Ein Konflikt würde Russland und der Türkei schaden

Ein fortschreitender Konflikt hätte für beide Seiten gravierende Folgen – wirtschaftlich wie militärisch. Der Tourismus ist ein wichtiger Wirtschaftsfaktor für die finanziell angeschlagene Türkei. Für viele Russen ist das Land ein beliebtes Urlaubsziel. Dies könnte sich durch die Auseinandersetzung ändern. Auch auf militärischem Gebiet hat Russland die besseren Karten: Die russischen Abwehrsysteme sind fähig, türkische Drohnen an der Grenze zu Syrien abzufangen. Dies würde die Unterstützung Ankaras für die türkeitreuen Kampfverbände in Syrien, beispielsweise für die turkmenischen Gruppen, wesentlich erschweren.
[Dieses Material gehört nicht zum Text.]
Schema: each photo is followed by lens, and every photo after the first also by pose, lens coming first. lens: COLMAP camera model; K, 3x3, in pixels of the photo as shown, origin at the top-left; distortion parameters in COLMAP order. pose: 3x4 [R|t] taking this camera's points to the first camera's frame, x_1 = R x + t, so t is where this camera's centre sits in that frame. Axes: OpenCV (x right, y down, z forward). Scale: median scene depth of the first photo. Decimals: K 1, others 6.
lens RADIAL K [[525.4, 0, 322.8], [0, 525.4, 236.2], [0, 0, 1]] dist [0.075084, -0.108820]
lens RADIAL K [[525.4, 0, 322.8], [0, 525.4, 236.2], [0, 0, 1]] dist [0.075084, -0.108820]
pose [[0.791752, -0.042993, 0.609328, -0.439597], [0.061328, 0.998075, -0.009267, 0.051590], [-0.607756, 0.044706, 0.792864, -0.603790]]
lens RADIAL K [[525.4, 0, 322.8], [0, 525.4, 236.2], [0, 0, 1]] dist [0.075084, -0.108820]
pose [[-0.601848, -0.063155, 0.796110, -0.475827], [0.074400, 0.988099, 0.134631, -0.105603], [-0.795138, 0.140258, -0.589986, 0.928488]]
Anscheinend plant Moskau aber eher eine Beruhigung des Konflikts. Der Vorschlag des russischen Botschafters in Paris Alexandr Orlow, einen gemeinsamen Stab für die Syrien-Militäreinsätze zu gründen, auch unter Beteiligung der Türkei, verfolgt das Ziel, die Entschlossenheit Russlands im Kampf gegen den „Islamischen Staat“ trotz Verlusten zu unterstreichen. Hinzu kommt: Russland hat nur begrenzte militärische Ressourcen und versucht auch aus innenpolitischen Gründen zurzeit, außenpolitisch mit Erfolgen zu glänzen. Ein dauerhafter Konflikt mit der Türkei käme da ungelegen.

Autor*in
Dmitri Stratievski

ist promovierter Historiker, Politologe und Osteuropa-Experte.